Chosen Winter Homecoming Queen in late January, Lamo noted Norwegian students play sports at their schools but after school hours, for it is not part of the school curriculum. They call their teachers by their first names but do not have social ceremonies such as Homecoming and Junior/Senior Prom.

"I really wish the school cafeteria food here was better," she said. "But I like the weather. It is very warm compared with Norway."

Lamo lives on an island called Stord that has a population of about 20,000 people and three high schools. It lies about two hours drive from the big city of Bergen on the west coast.

She plays basketball for Riverbank High, a game entirely new to her. The popular game in Norway is handball "soccer played with your hands," she said.

A well-traveled teen, she has visited Spain, Greece, England, Germany, Cyprus, Denmark and Sweden on vacation but this is her first lengthy stay abroad on a foreign exchange.

Staying in New York on a campus for a week before coming to Riverbank, she found everybody very friendly and eager to talk once they heard her accent and realized she was a foreigner.

Esteban comes from the city of Zaragoza that has a population of about 700,000 and combines heavy industry and cultural pleasures and was founded by the Romans.

This is not his first time in the States.

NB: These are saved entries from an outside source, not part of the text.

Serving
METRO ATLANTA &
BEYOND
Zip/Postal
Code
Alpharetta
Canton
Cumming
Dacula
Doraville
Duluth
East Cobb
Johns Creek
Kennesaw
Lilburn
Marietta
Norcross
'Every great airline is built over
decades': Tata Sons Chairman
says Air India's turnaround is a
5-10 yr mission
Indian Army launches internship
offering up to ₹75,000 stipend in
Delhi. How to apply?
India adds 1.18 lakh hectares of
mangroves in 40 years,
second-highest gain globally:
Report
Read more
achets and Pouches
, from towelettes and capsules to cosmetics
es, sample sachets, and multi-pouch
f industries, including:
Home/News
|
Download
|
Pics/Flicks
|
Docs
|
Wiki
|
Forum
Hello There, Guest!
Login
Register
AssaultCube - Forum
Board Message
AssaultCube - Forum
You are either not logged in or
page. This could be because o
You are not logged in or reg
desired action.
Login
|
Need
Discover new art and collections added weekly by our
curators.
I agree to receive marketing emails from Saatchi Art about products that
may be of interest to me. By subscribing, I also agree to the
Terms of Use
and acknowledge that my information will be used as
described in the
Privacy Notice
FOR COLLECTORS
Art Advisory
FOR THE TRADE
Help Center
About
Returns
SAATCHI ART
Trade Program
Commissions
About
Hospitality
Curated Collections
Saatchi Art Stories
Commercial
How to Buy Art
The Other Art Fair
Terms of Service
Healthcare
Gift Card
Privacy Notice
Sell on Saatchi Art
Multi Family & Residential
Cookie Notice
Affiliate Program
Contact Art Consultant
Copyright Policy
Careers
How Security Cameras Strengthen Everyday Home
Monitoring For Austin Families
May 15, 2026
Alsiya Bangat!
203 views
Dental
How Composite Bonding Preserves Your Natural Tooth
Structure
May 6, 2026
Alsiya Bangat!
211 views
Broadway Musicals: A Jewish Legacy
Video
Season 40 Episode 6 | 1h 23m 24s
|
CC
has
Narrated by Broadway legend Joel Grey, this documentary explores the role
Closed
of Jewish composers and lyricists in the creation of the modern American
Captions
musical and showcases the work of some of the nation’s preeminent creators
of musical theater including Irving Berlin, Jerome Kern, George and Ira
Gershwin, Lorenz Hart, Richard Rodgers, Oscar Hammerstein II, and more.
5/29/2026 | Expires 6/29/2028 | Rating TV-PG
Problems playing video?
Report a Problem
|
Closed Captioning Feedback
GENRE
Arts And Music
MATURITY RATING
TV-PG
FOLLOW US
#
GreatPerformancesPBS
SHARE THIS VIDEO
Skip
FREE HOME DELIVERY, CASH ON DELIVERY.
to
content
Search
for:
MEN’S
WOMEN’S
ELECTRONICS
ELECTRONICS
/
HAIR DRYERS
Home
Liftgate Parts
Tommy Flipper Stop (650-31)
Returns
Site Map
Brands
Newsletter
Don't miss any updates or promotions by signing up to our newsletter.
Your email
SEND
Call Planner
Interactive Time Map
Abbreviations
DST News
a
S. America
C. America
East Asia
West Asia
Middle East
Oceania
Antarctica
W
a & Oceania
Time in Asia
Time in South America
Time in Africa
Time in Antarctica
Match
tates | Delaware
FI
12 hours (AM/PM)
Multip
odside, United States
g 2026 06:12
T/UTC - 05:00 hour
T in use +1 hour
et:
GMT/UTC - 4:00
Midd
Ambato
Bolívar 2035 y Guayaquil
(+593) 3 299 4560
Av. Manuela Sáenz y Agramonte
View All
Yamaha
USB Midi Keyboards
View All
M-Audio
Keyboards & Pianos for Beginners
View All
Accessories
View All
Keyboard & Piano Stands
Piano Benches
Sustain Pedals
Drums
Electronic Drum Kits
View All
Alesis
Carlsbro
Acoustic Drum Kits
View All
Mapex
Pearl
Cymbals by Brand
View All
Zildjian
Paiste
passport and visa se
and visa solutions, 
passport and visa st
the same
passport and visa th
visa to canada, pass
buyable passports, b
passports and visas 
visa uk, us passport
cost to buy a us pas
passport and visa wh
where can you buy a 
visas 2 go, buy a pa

Two summers ago, he visited New York. He also has been to France and the Netherlands but only spent a week each in those countries.

"This is a very relaxed and comfortable place to live. The people are very friendly," he said of the Riverbank area. "The disadvantage is you can't get anywhere without a car. In Zaragoza, I can walk or take a bus everywhere."

Of Spanish schools, he said the teachers do not give the students so much individual help. They teach the subject, give the tests and press ahead with getting through the curriculum. The students must pay attention and study hard.

"You're kind of on your own," he said, adding he is thinking of pursuing a career in science or becoming a language teacher. He can speak French and English besides his native Spanish.

Both Lamo and Esteban have Jason and Lynee Baldonado as their host parents and are staying at their home while they attend Riverbank High School.